• _WORK REQUEST_
Count the lines in the items below that contain the string "postguam", treating uppercase and lowercase letters as different. Reply with the number alone.

Rendered images with their source text:
Start of Block

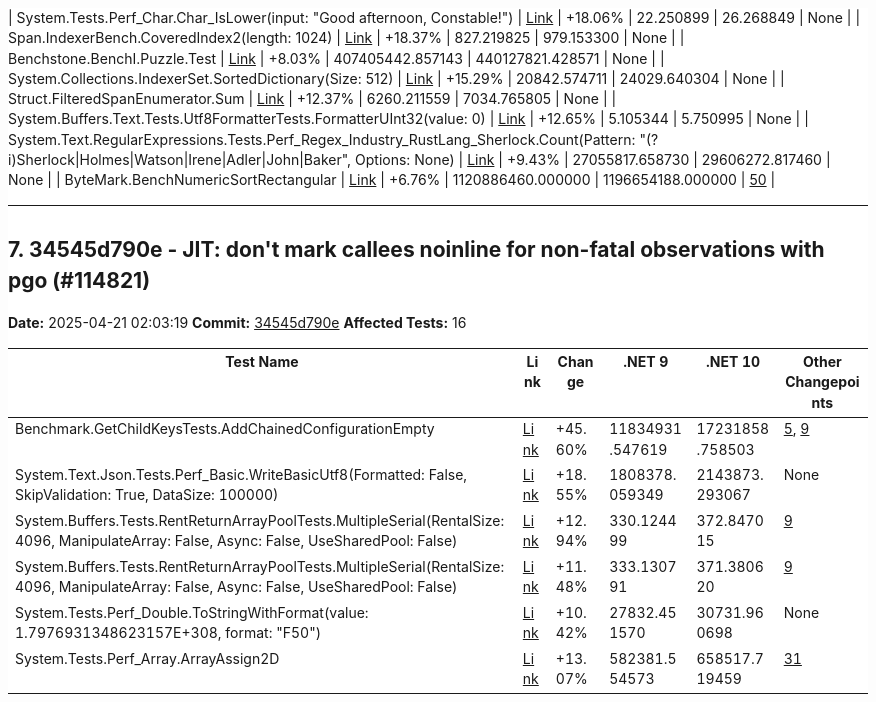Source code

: | System.Tests.Perf_Char.Char_IsLower(input: "Good afternoon, Constable!") | [Link](https://pvscmdupload.z22.web.core.windows.net/reports/allTestHistory/refs/heads/main_x64_Windows%2010.0.22621/System.Tests.Perf_Char.Char_IsLower%28input%3A%20%22Good%20afternoon%2C%20Constable%21%22%29.html) | +18.06% | 22.250899 | 26.268849 | None |
| Span.IndexerBench.CoveredIndex2(length: 1024) | [Link](https://pvscmdupload.z22.web.core.windows.net/reports/allTestHistory/refs/heads/main_x64_Windows%2010.0.22621/Span.IndexerBench.CoveredIndex2%28length%3A%201024%29.html) | +18.37% | 827.219825 | 979.153300 | None |
| Benchstone.BenchI.Puzzle.Test | [Link](https://pvscmdupload.z22.web.core.windows.net/reports/allTestHistory/refs/heads/main_x64_Windows%2010.0.22621/Benchstone.BenchI.Puzzle.Test.html) | +8.03% | 407405442.857143 | 440127821.428571 | None |
| System.Collections.IndexerSet<Int32>.SortedDictionary(Size: 512) | [Link](https://pvscmdupload.z22.web.core.windows.net/reports/allTestHistory/refs/heads/main_x64_Windows%2010.0.22621/System.Collections.IndexerSet%28Int32%29.SortedDictionary%28Size%3A%20512%29.html) | +15.29% | 20842.574711 | 24029.640304 | None |
| Struct.FilteredSpanEnumerator.Sum | [Link](https://pvscmdupload.z22.web.core.windows.net/reports/allTestHistory/refs/heads/main_x64_Windows%2010.0.22621/Struct.FilteredSpanEnumerator.Sum.html) | +12.37% | 6260.211559 | 7034.765805 | None |
| System.Buffers.Text.Tests.Utf8FormatterTests.FormatterUInt32(value: 0) | [Link](https://pvscmdupload.z22.web.core.windows.net/reports/allTestHistory/refs/heads/main_x64_Windows%2010.0.22621/System.Buffers.Text.Tests.Utf8FormatterTests.FormatterUInt32%28value%3A%200%29.html) | +12.65% | 5.105344 | 5.750995 | None |
| System.Text.RegularExpressions.Tests.Perf_Regex_Industry_RustLang_Sherlock.Count(Pattern: "(?i)Sherlock\|Holmes\|Watson\|Irene\|Adler\|John\|Baker", Options: None) | [Link](https://pvscmdupload.z22.web.core.windows.net/reports/allTestHistory/refs/heads/main_x64_Windows%2010.0.22621/System.Text.RegularExpressions.Tests.Perf_Regex_Industry_RustLang_Sherlock.Count%28Pattern%3A%20%22%28%3Fi%29Sherlock%7CHolmes%7CWatson%7CIrene%7CAdler%7CJohn%7CBaker%22%2C%20Options%3A%20None%29.html) | +9.43% | 27055817.658730 | 29606272.817460 | None |
| ByteMark.BenchNumericSortRectangular | [Link](https://pvscmdupload.z22.web.core.windows.net/reports/allTestHistory/refs/heads/main_x64_Windows%2010.0.22621/ByteMark.BenchNumericSortRectangular.html) | +6.76% | 1120886460.000000 | 1196654188.000000 | [50](#50-397863948b---main-update-dependencies-from-dncenginternaldotnet-optimization-111326) |

---

## 7. 34545d790e - JIT: don't mark callees noinline for non-fatal observations with pgo (#114821)

**Date:** 2025-04-21 02:03:19
**Commit:** [34545d790e](https://github.com/dotnet/runtime/commit/34545d790e0f92be34b13f0d41b7df93f04bbe02)
**Affected Tests:** 16

| Test Name | Link | Change | .NET 9 | .NET 10 | Other Changepoints |
|-----------|------|--------|--------|-------|--------------------|
| Benchmark.GetChildKeysTests.AddChainedConfigurationEmpty | [Link](https://pvscmdupload.z22.web.core.windows.net/reports/allTestHistory/refs/heads/main_x64_Windows%2010.0.22621/Benchmark.GetChildKeysTests.AddChainedConfigurationEmpty.html) | +45.60% | 11834931.547619 | 17231858.758503 | [5](#5-6d12a304b3---jit-do-greedy-4-opt-for-backward-jumps-in-3-opt-layout-110277), [9](#9-34f1db49db---jit-use-root-compiler-instance-for-sufficient-pgo-observation-115119) |
| System.Text.Json.Tests.Perf_Basic.WriteBasicUtf8(Formatted: False, SkipValidation: True, DataSize: 100000) | [Link](https://pvscmdupload.z22.web.core.windows.net/reports/allTestHistory/refs/heads/main_x64_Windows%2010.0.22621/System.Text.Json.Tests.Perf_Basic.WriteBasicUtf8%28Formatted%3A%20False%2C%20SkipValidation%3A%20True%2C%20DataSize%3A%20100000%29.html) | +18.55% | 1808378.059349 | 2143873.293067 | None |
| System.Buffers.Tests.RentReturnArrayPoolTests<Object>.MultipleSerial(RentalSize: 4096, ManipulateArray: False, Async: False, UseSharedPool: False) | [Link](https://pvscmdupload.z22.web.core.windows.net/reports/allTestHistory/refs/heads/main_x64_Windows%2010.0.22621/System.Buffers.Tests.RentReturnArrayPoolTests%28Object%29.MultipleSerial%28RentalSize%3A%204096%2C%20ManipulateArray%3A%20False%2C%20Async%3A%20False%2C%20UseSharedPool%3A%20False%29.html) | +12.94% | 330.124499 | 372.847015 | [9](#9-34f1db49db---jit-use-root-compiler-instance-for-sufficient-pgo-observation-115119) |
| System.Buffers.Tests.RentReturnArrayPoolTests<Byte>.MultipleSerial(RentalSize: 4096, ManipulateArray: False, Async: False, UseSharedPool: False) | [Link](https://pvscmdupload.z22.web.core.windows.net/reports/allTestHistory/refs/heads/main_x64_Windows%2010.0.22621/System.Buffers.Tests.RentReturnArrayPoolTests%28Byte%29.MultipleSerial%28RentalSize%3A%204096%2C%20ManipulateArray%3A%20False%2C%20Async%3A%20False%2C%20UseSharedPool%3A%20False%29.html) | +11.48% | 333.130791 | 371.380620 | [9](#9-34f1db49db---jit-use-root-compiler-instance-for-sufficient-pgo-observation-115119) |
| System.Tests.Perf_Double.ToStringWithFormat(value: 1.7976931348623157E+308, format: "F50") | [Link](https://pvscmdupload.z22.web.core.windows.net/reports/allTestHistory/refs/heads/main_x64_Windows%2010.0.22621/System.Tests.Perf_Double.ToStringWithFormat%28value%3A%201.7976931348623157E%2B308%2C%20format%3A%20%22F50%22%29.html) | +10.42% | 27832.451570 | 30731.960698 | None |
| System.Tests.Perf_Array.ArrayAssign2D | [Link](https://pvscmdupload.z22.web.core.windows.net/reports/allTestHistory/refs/heads/main_x64_Windows%2010.0.22621/System.Tests.Perf_Array.ArrayAssign2D.html) | +13.07% | 582381.554573 | 658517.719459 | [31](#31-eb456e6121---move-unboxing-helpers-to-managed-code-109135) |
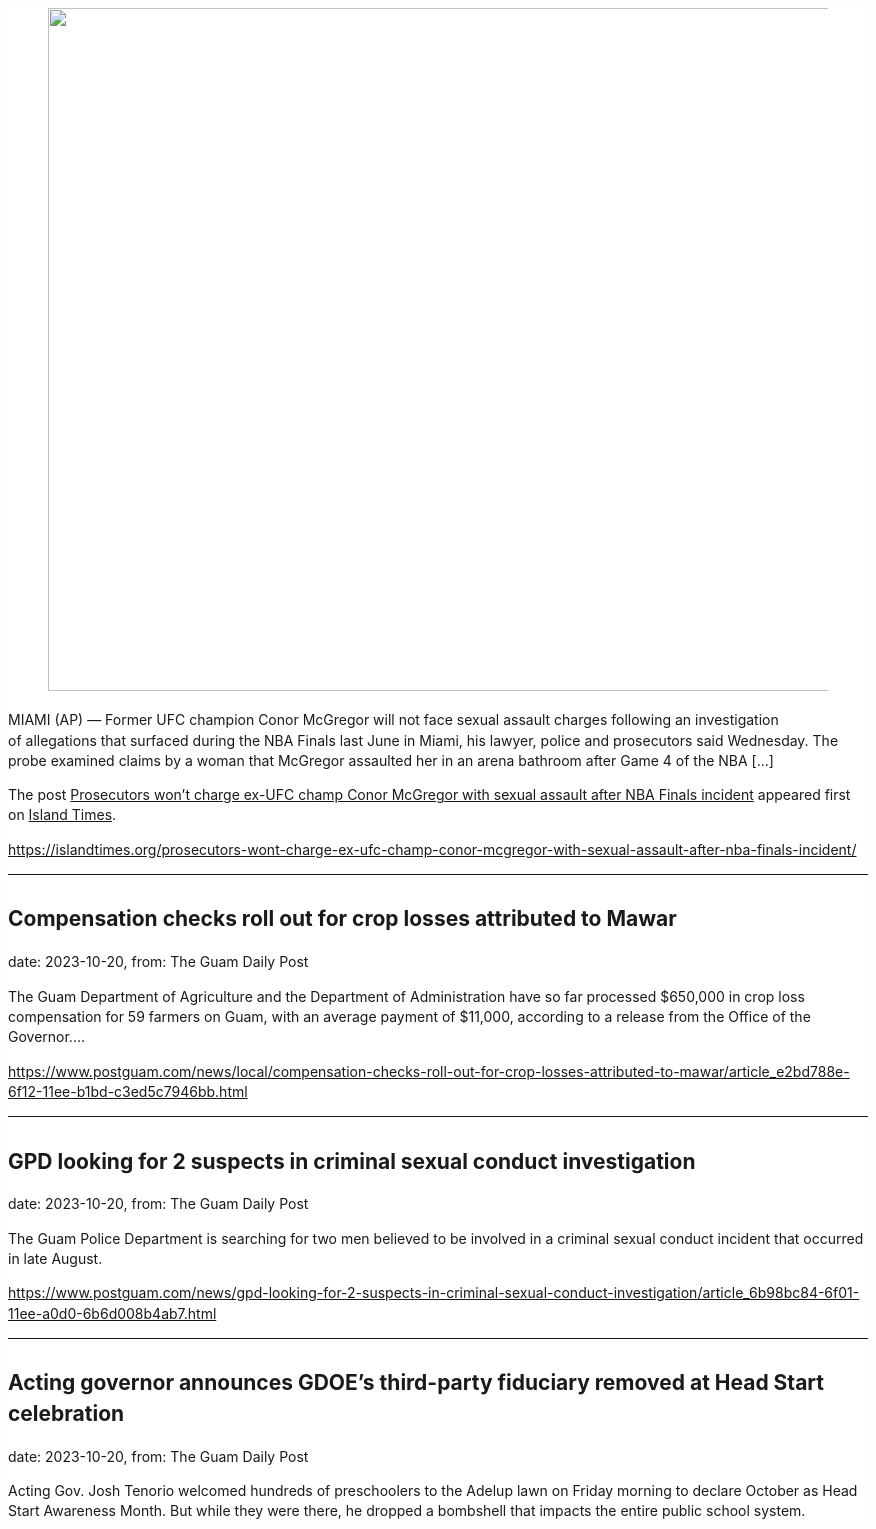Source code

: <figure><img width="1024" height="683" src="https://i0.wp.com/islandtimes.org/wp-content/uploads/2023/10/Prosecutors-won.jpg?fit=1024%2C683&amp;ssl=1" class="attachment-rss-image-size size-rss-image-size wp-post-image" alt="" decoding="async" srcset="https://i0.wp.com/islandtimes.org/wp-content/uploads/2023/10/Prosecutors-won.jpg?w=1249&amp;ssl=1 1249w, https://i0.wp.com/islandtimes.org/wp-content/uploads/2023/10/Prosecutors-won.jpg?resize=300%2C200&amp;ssl=1 300w, https://i0.wp.com/islandtimes.org/wp-content/uploads/2023/10/Prosecutors-won.jpg?resize=1024%2C683&amp;ssl=1 1024w, https://i0.wp.com/islandtimes.org/wp-content/uploads/2023/10/Prosecutors-won.jpg?resize=768%2C512&amp;ssl=1 768w, https://i0.wp.com/islandtimes.org/wp-content/uploads/2023/10/Prosecutors-won.jpg?resize=1200%2C800&amp;ssl=1 1200w, https://i0.wp.com/islandtimes.org/wp-content/uploads/2023/10/Prosecutors-won.jpg?resize=400%2C267&amp;ssl=1 400w, https://i0.wp.com/islandtimes.org/wp-content/uploads/2023/10/Prosecutors-won.jpg?fit=1024%2C683&amp;ssl=1&amp;w=370 370w" sizes="(max-width: 34.9rem) calc(100vw - 2rem), (max-width: 53rem) calc(8 * (100vw / 12)), (min-width: 53rem) calc(6 * (100vw / 12)), 100vw" data-attachment-id="66618" data-permalink="https://islandtimes.org/prosecutors-wont-charge-ex-ufc-champ-conor-mcgregor-with-sexual-assault-after-nba-finals-incident/mma-mcgregor-no-assault/" data-orig-file="https://i0.wp.com/islandtimes.org/wp-content/uploads/2023/10/Prosecutors-won.jpg?fit=1249%2C833&amp;ssl=1" data-orig-size="1249,833" data-comments-opened="1" data-image-meta="{&quot;aperture&quot;:&quot;2.8&quot;,&quot;credit&quot;:&quot;AP&quot;,&quot;camera&quot;:&quot;ILCE-9M2&quot;,&quot;caption&quot;:&quot;FILE - Conor McGregor prepares to fight Dustin Poirier in a UFC 264 lightweight mixed martial arts bout July 10, 2021, in Las Vegas. Former UFC champion Conor McGregor will not face sexual assault charges following investigation of allegations that surfaced during the NBA Finals last June in Miami, his lawyer said Wednesday, Oct. 18, 2023. (AP Photo\/John Locher, File)&quot;,&quot;created_timestamp&quot;:&quot;1625976791&quot;,&quot;copyright&quot;:&quot;Copyright 2021 The Associated Press. All rights reserved.&quot;,&quot;focal_length&quot;:&quot;120&quot;,&quot;iso&quot;:&quot;5000&quot;,&quot;shutter_speed&quot;:&quot;0.0003125&quot;,&quot;title&quot;:&quot;MMA McGregor No Assault&quot;,&quot;orientation&quot;:&quot;1&quot;}" data-image-title="MMA McGregor No Assault" data-image-description="" data-image-caption="&lt;p&gt;FILE &#8211; Conor McGregor prepares to fight Dustin Poirier in a UFC 264 lightweight mixed martial arts bout July 10, 2021, in Las Vegas. Former UFC champion Conor McGregor will not face sexual assault charges following investigation of allegations that surfaced during the NBA Finals last June in Miami, his lawyer said Wednesday, Oct. 18, 2023. (AP Photo/John Locher, File)&lt;/p&gt;
" data-medium-file="https://i0.wp.com/islandtimes.org/wp-content/uploads/2023/10/Prosecutors-won.jpg?fit=300%2C200&amp;ssl=1" data-large-file="https://i0.wp.com/islandtimes.org/wp-content/uploads/2023/10/Prosecutors-won.jpg?fit=780%2C520&amp;ssl=1" /></figure>
<p>MIAMI (AP) — Former UFC champion Conor McGregor will not face sexual assault charges following an investigation of&#160;allegations&#160;that surfaced during the NBA Finals last June in Miami, his lawyer, police and prosecutors said Wednesday. The probe examined claims by a woman that McGregor assaulted her in an arena bathroom after Game 4 of the NBA [&#8230;]</p>
<p>The post <a rel="nofollow" href="https://islandtimes.org/prosecutors-wont-charge-ex-ufc-champ-conor-mcgregor-with-sexual-assault-after-nba-finals-incident/">Prosecutors won&#8217;t charge ex-UFC champ Conor McGregor with sexual assault after NBA Finals incident</a> appeared first on <a rel="nofollow" href="https://islandtimes.org">Island Times</a>.</p>
 

<https://islandtimes.org/prosecutors-wont-charge-ex-ufc-champ-conor-mcgregor-with-sexual-assault-after-nba-finals-incident/>

---

## Compensation checks roll out for crop losses attributed to Mawar

date: 2023-10-20, from: The Guam Daily Post

The Guam Department of Agriculture and the Department of Administration have so far processed $650,000 in crop loss compensation for 59 farmers on Guam, with an average payment of $11,000, according to a release from the Office of the Governor.… 

<https://www.postguam.com/news/local/compensation-checks-roll-out-for-crop-losses-attributed-to-mawar/article_e2bd788e-6f12-11ee-b1bd-c3ed5c7946bb.html>

---

## GPD looking for 2 suspects in criminal sexual conduct investigation

date: 2023-10-20, from: The Guam Daily Post

The Guam Police Department is searching for two men believed to be involved in a criminal sexual conduct incident that occurred in late August. 

<https://www.postguam.com/news/gpd-looking-for-2-suspects-in-criminal-sexual-conduct-investigation/article_6b98bc84-6f01-11ee-a0d0-6b6d008b4ab7.html>

---

## Acting governor announces GDOE’s third-party fiduciary removed at Head Start celebration

date: 2023-10-20, from: The Guam Daily Post

Acting Gov. Josh Tenorio welcomed hundreds of preschoolers to the Adelup lawn on Friday morning to declare October as Head Start Awareness Month. But while they were there, he dropped a bombshell that impacts the entire public school system.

End of Block

• _TASK SOLUTION_
2